I have the following garch code, I am modeling 10 years of data for the SP500
model33 <- ugarchspec(variance.model = list(model="sGARCH",
garchOrder=c(2, 1)),
mean.model = list(armaOrder=c(1, 1)),
distribution.model = "norm")
mod33 <- ugarchfit(spec=model33,data=difsfts)
forc1 = ugarchforecast(mod33, n.ahead=20)
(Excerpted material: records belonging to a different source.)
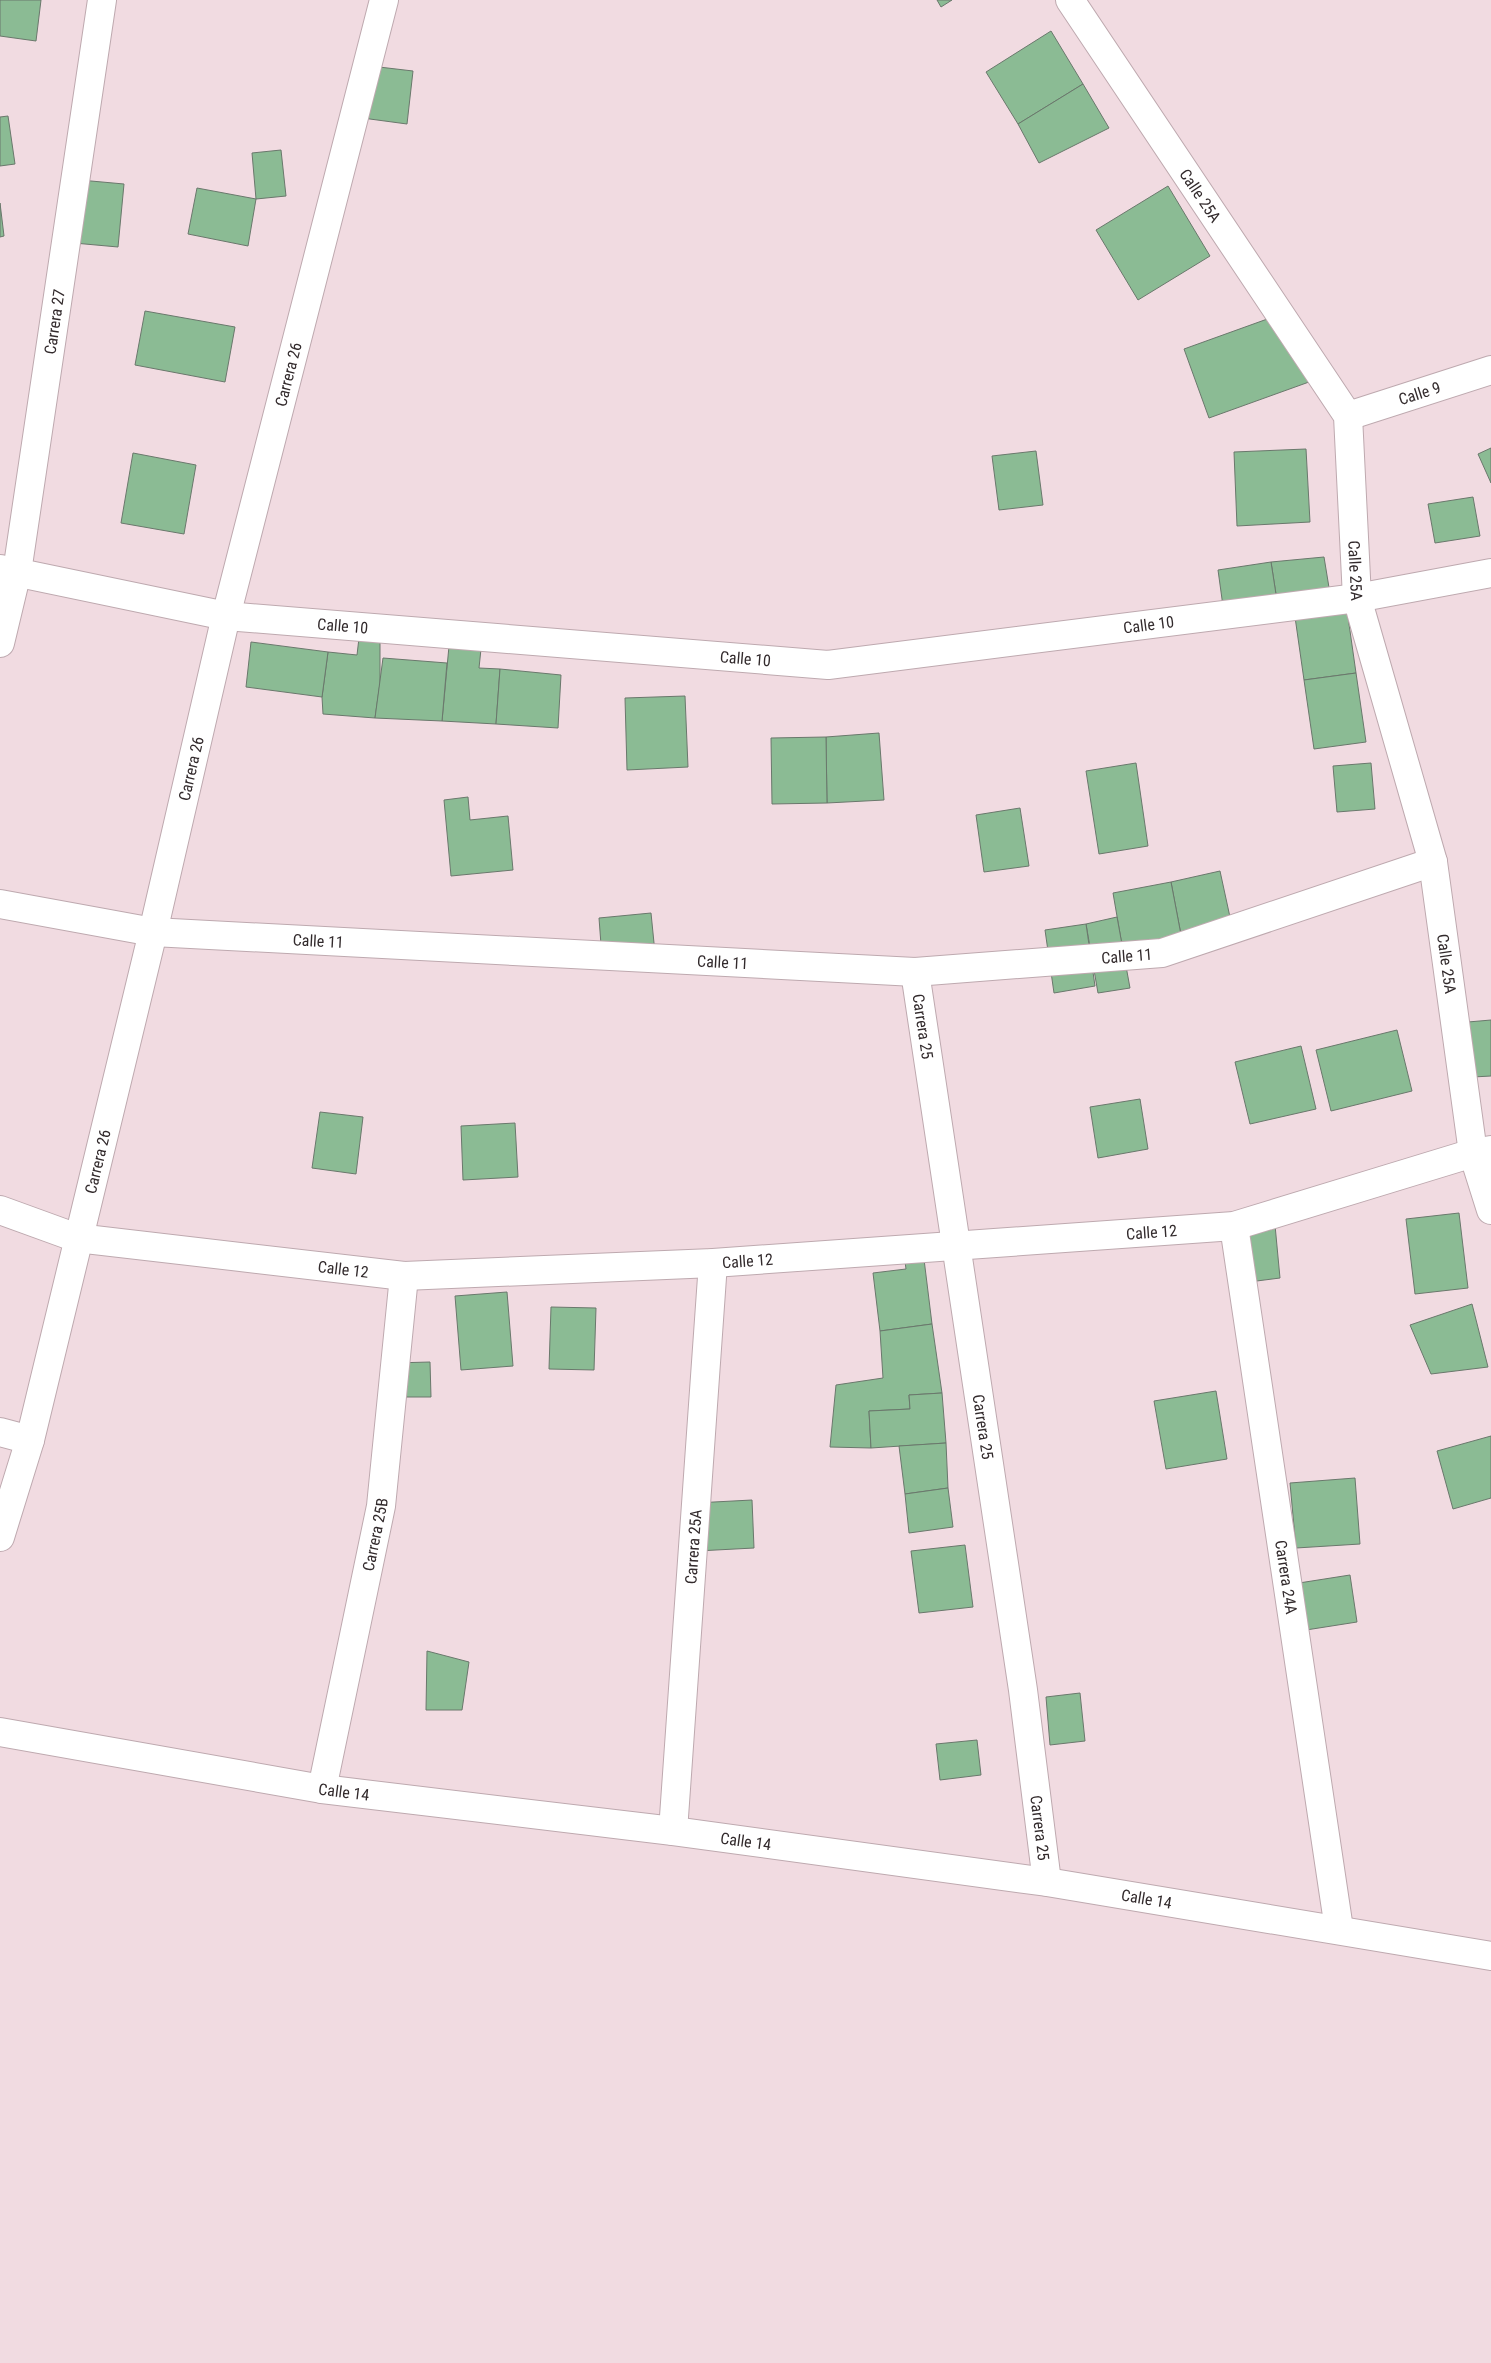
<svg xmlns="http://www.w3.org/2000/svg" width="1491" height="2363" viewBox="0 0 1491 2363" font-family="'Roboto Condensed',sans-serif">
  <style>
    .building { fill: #8bbb94; stroke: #6a786c }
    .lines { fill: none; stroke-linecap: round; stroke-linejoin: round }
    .minor-casing { stroke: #bea9af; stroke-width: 30 }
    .minor { stroke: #fff; stroke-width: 28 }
    .labels { text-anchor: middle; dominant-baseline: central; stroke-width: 4; stroke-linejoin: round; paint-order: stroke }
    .street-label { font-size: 16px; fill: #322a2c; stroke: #ffe9ef }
  </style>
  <rect width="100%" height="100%" fill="#f1dbe1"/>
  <g class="building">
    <polygon points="0,0 41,0 36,41 0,36"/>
    <polygon points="937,0 952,0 941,7"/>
    <polygon points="1051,31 1083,84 1018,124 986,72"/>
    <polygon points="362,65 413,71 407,124 355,117"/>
    <polygon points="1083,84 1109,128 1039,163 1018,124"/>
    <polygon points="8,116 15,164 0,166 0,117"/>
    <polygon points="281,150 286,196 256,199 252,153"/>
    <polygon points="80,180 124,184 118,247 74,243"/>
    <polygon points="1168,186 1210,256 1138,300 1096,230"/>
    <polygon points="197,188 256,199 248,246 188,234"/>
    <polygon points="0,203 4,236 0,237"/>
    <polygon points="145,311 235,327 225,382 135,365"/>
    <polygon points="1284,313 1309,382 1209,418 1184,349"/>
    <polygon points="1491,448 1491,483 1478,454"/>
    <polygon points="1306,449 1310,522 1237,526 1234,452"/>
    <polygon points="1036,451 1043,505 999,510 992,456"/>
    <polygon points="133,453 196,465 184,534 121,523"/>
    <polygon points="1473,497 1480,536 1435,543 1428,504"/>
    <polygon points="1324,557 1333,612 1280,620 1271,562"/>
    <polygon points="1271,562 1280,620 1226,628 1218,570"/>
    <polygon points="1347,610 1356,673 1304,680 1295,617"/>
    <polygon points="359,638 380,640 380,683 375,718 323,714 322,697 328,652 357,655"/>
    <polygon points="251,642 328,652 322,697 246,687"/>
    <polygon points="449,646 481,649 479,668 500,669 496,724 442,721"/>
    <polygon points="383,658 447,663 442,721 375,718"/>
    <polygon points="500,669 561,675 558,728 496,724"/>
    <polygon points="1356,673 1366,742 1314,749 1304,680"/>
    <polygon points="685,696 688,767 627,770 625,698"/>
    <polygon points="879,733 884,800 827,803 826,737"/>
    <polygon points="826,737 827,803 772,804 771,738"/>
    <polygon points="1136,763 1148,846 1099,854 1086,771"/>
    <polygon points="1371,763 1375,809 1337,812 1333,766"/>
    <polygon points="468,797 470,820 508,816 513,870 451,876 444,800"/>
    <polygon points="1020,808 1029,866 984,872 976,815"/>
    <polygon points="1220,871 1233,931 1182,940 1171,882"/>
    <polygon points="1171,882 1182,940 1123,951 1113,893"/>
    <polygon points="651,913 655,953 602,958 599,918"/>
    <polygon points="1117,917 1130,988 1098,993 1086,924"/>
    <polygon points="1086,924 1095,986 1054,993 1045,930"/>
    <polygon points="1491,1020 1491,1076 1473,1077 1468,1022"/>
    <polygon points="1397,1030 1412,1091 1331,1111 1316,1050"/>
    <polygon points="1301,1046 1316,1109 1250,1124 1235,1062"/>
    <polygon points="1140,1099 1148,1149 1098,1158 1090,1107"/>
    <polygon points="320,1112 363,1117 356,1174 312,1168"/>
    <polygon points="515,1123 518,1177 463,1180 461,1126"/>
    <polygon points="1459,1213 1468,1288 1415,1294 1406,1219"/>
    <polygon points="1275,1225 1280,1278 1249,1282 1243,1229"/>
    <polygon points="923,1251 932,1324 880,1331 873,1273 906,1269 904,1254"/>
    <polygon points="507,1292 513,1366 461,1370 455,1296"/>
    <polygon points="1472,1304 1488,1367 1431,1374 1410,1325"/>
    <polygon points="551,1307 596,1308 594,1370 549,1369"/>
    <polygon points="932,1324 942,1393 909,1395 910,1409 869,1411 871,1448 830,1447 836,1385 883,1378 880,1331"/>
    <polygon points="430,1362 431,1397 394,1397 393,1363"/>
    <polygon points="1216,1391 1227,1459 1166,1469 1154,1401"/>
    <polygon points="942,1393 946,1443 871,1448 869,1411 910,1409 909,1395"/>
    <polygon points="1491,1436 1491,1498 1453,1509 1437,1451"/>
    <polygon points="946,1443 948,1488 905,1494 899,1446"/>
    <polygon points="1355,1478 1360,1544 1296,1548 1290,1483"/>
    <polygon points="948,1488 953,1527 909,1533 905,1494"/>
    <polygon points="752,1500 754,1548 697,1551 695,1503"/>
    <polygon points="965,1545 973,1607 919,1613 911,1551"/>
    <polygon points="1350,1575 1357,1622 1306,1630 1299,1583"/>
    <polygon points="427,1651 469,1662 462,1710 426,1710"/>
    <polygon points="1080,1693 1085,1741 1050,1745 1046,1697"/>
    <polygon points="977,1740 981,1775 940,1780 936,1744"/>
  </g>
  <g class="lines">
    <defs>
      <g id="minor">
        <path id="s1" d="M 1070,0 L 1348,416 L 1357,598 L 1433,862 L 1473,1153 L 1491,1210"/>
        <path id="s2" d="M 1348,416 L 1491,370"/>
        <path id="s3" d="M 0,569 L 226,616 L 828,665 L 1357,598 L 1491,573"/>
        <path id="s4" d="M 0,643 L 17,572 L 102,0"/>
        <path id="s5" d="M 0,904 L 153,932 L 915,972 L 1162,953 L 1433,862"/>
        <path id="s6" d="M 915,972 L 1023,1690 L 1047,1882"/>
        <path id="s7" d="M 0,1210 L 77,1238 L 404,1276 L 713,1263 L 1234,1226 L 1473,1153 L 1491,1150"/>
        <path id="s8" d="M 1234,1226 L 1339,1929"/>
        <polyline points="0,1432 30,1440"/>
        <path id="s9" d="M 0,1537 L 30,1440 L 153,932 L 226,616 L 384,0"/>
        <path id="s10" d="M 0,1732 L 322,1789 L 673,1831 L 1047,1882 L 1491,1956"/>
        <path id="s11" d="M 322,1789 L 381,1506 L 404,1276"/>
        <path id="s12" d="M 673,1831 L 713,1263"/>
      </g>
    </defs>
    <use href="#minor" class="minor-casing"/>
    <use href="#minor" class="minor"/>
  </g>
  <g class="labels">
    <g class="street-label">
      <text stroke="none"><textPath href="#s1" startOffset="235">Calle 25A</textPath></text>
      <text stroke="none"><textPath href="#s4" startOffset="326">Carrera 27</textPath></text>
      <text stroke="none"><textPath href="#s9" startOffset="1198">Carrera 26</textPath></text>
      <text stroke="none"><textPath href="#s2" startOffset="75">Calle 9</textPath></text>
      <text stroke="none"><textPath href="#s1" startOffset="655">Calle 25A</textPath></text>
      <text stroke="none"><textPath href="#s3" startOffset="1158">Calle 10</textPath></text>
      <text stroke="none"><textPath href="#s3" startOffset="348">Calle 10</textPath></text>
      <text stroke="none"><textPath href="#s3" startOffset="752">Calle 10</textPath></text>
      <text stroke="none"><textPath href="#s9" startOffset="792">Carrera 26</textPath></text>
      <text stroke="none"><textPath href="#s5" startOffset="321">Calle 11</textPath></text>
      <text stroke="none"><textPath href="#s5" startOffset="1131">Calle 11</textPath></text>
      <text stroke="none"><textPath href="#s5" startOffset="726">Calle 11</textPath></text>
      <text stroke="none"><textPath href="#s1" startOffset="1060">Calle 25A</textPath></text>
      <text stroke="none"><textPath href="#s6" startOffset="55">Carrera 25</textPath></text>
      <text stroke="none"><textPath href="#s9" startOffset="388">Carrera 26</textPath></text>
      <text stroke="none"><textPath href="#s7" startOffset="1160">Calle 12</textPath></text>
      <text stroke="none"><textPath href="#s7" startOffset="755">Calle 12</textPath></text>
      <text stroke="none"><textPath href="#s7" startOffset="350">Calle 12</textPath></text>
      <text stroke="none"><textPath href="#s6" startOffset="460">Carrera 25</textPath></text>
      <text stroke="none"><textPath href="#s11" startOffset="260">Carrera 25B</textPath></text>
      <text stroke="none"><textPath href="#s12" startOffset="285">Carrera 25A</textPath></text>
      <text stroke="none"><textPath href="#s8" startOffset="355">Carrera 24A</textPath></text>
      <text stroke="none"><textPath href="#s10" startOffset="349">Calle 14</textPath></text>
      <text stroke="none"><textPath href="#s6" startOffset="865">Carrera 25</textPath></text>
      <text stroke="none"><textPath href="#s10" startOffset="754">Calle 14</textPath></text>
      <text stroke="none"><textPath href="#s10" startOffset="1159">Calle 14</textPath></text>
    </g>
  </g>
</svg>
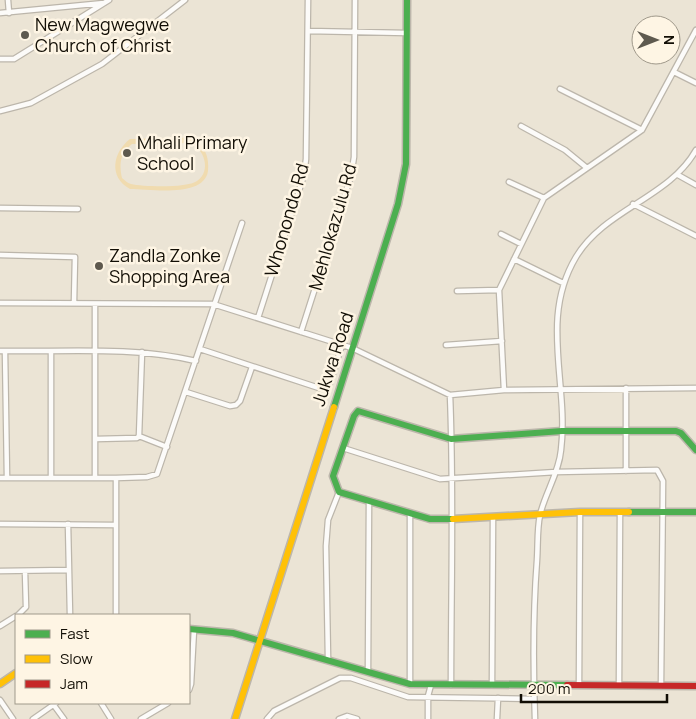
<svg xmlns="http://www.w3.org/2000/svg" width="696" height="719" font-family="Manrope,sans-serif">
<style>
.green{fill:#f0dbaf;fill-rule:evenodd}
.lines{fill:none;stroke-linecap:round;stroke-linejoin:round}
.street-casing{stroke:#bcb6ab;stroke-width:7}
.fast-casing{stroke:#bcb6ab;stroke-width:9}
.slow-casing{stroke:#bcb6ab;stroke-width:9}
.jam-casing{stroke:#bcb6ab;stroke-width:9}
.street{stroke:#fcfbf9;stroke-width:4.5}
.fast{stroke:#4caf50;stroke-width:6}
.slow{stroke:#ffc107;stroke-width:6}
.jam{stroke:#c62828;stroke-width:6}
.poi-dot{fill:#5e594e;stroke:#fef5e4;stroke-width:2}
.labels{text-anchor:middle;stroke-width:5;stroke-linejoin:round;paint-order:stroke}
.poi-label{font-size:18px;fill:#120e05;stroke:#fef5e4;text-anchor:start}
.street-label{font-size:18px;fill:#120e05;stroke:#fef5e4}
</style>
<rect width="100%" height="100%" fill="#ebe4d5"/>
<path class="green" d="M213,137V142H199C206,151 209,158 208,171C204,198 151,189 130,189C108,177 113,152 130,139ZM190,143C204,148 212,171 197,181C188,188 144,187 131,184C127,183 125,180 122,178C119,163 120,154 132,144Z"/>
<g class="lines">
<g class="street-casing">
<path id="street" d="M8,0L9,13
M0,13L104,3
M308,31L407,33
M0,59H14L109,0
M674,72L696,83
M560,89L642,130
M0,111L31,103L102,64L185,0
M521,126L565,150L587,168
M678,175L696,185
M509,182L544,198
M633,204L696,236
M0,208L78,209
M501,234L521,244
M0,255L75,257L74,302
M514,259L563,283
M457,291L499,290
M0,303L213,304L352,348L450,395L504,390L696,388
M95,304V477
M258,318L304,175L306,159L308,0
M301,332L351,176L354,157L355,0
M446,345L502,341
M200,349L319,388L330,383L342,345
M0,351C65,352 132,346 196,361
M5,351L7,478
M51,351V478
M504,390L499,290L544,198L642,130L696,30
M186,392L230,406L236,405L240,401L252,367
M450,395C454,492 451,588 451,685
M139,436L167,447
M96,439L137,438L139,436L142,352
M343,448L440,479L556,472L657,470L663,481L661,686
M626,471V388
M0,478H116L147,477L157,474L242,223
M116,478V615
M0,524L115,525
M68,524L70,615
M0,571L69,570
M18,615L26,607L25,571
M0,626L16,616
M328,658L326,546L328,520L339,492
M368,671L369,501
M410,684V515
M492,685L493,518
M579,685L580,512
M619,685L620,512
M189,690L191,684L194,630
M0,700L13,719
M101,703L111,719
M53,704L64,719
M33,719L56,703
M141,719L168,703
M267,719L274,711L340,678H351L408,697L534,699
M339,719L347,716L357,719
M428,719V696L431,685
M497,719L498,698
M535,719C533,666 533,613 537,560C538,545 537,529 540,515C545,493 559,473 561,450C569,383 539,319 576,257C605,209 669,198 696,150"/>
</g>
<g class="fast-casing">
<path id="fast" d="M334,407L398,204L406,164L407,0
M629,512H696
M453,519H430L339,492L333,476L354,416L358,411L451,439L562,431H676L681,433L696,450
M189,629L233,633L410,684L567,685"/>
</g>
<g class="slow-casing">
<path id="slow" d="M453,519L580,512H629
M0,684L16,673
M235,719L334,407"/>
</g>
<g class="jam-casing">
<path id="jam" d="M567,685L696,686"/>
</g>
<use href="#street" class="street"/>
<use href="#fast" class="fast"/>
<use href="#slow" class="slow"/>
<use href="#jam" class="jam"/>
</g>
<g class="poi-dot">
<circle cx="25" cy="35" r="5"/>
<circle cx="127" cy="153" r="5"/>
<circle cx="99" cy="266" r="5"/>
</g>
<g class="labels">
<g class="poi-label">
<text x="35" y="31">New Magwegwe<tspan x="35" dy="21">Church of Christ</tspan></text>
<text x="137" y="149">Mhali Primary<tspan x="137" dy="21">School</tspan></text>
<text x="109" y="262">Zandla Zonke<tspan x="109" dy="21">Shopping Area</tspan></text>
</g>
<g class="street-label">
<text transform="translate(287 220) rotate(-74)" y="6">Whonondo Rd</text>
<text transform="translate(333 227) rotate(-74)" y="6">Mehlokazulu Rd</text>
<text transform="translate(333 359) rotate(-72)" y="6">Jukwa Road</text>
</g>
</g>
<rect x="15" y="614" width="175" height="90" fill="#fef5e4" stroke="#a0998b"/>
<rect x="25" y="630" width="25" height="8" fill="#4caf50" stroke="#a0998b"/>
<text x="60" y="639" font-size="15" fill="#120e05">Fast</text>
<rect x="25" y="655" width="25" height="8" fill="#ffc107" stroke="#a0998b"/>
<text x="60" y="664" font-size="15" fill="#120e05">Slow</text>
<rect x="25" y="680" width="25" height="8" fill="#c62828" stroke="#a0998b"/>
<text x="60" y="689" font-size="15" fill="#120e05">Jam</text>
<g transform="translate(656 40) rotate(90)"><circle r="24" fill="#fef5e4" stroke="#a0998b"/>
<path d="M0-4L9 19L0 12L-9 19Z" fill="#5e594e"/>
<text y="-8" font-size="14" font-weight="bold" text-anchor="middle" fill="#120e05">N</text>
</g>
<path d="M521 694v8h146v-8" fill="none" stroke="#120e05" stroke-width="2.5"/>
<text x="528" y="694" font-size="15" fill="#120e05" stroke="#fef5e4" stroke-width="4" paint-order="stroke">200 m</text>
</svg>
However my output is showing
Model: sGARCH
Horizon: 20
Roll Steps: 0
Out of Sample: 0
0-roll forecast [T0=1977-07-28 20:00:00]:
Series Sigma
T+1 -0.68565 13.78
T+2 -0.61457 14.23
T+3 -0.54608 14.37
T+4 -0.48009 14.52
T+5 -0.41650 14.66
T+6 -0.35523 14.80
T+7 -0.29619 14.92
T+8 -0.23931 15.04
T+9 -0.18450 15.16
T+10 -0.13168 15.26
T+11 -0.08079 15.36
T+12 -0.03176 15.46
T+13 0.01549 15.55
T+14 0.06101 15.64
T+15 0.10488 15.72
T+16 0.14714 15.80
T+17 0.18787 15.87
T+18 0.22711 15.94
T+19 0.26492 16.01
T+20 0.30136 16.07
Now my data is from 2009-2019 so I am not sure where it is picking up the date from 1977, my first point is 01-02-09 and my last is 12-30-19, also the forecasted values seem to be very low compared to what the previous values of "difsfts" (aka I differenced my dataset), which had closing values going from ranging as high as 40. I am not sure if this is a result of the forecasting command using the wrong date or a fault in the model itself.
plot(forc1,which="all")
This plot shows the forecasted values of the SP500 to be moving in a horizontal line more or less which is not accurate.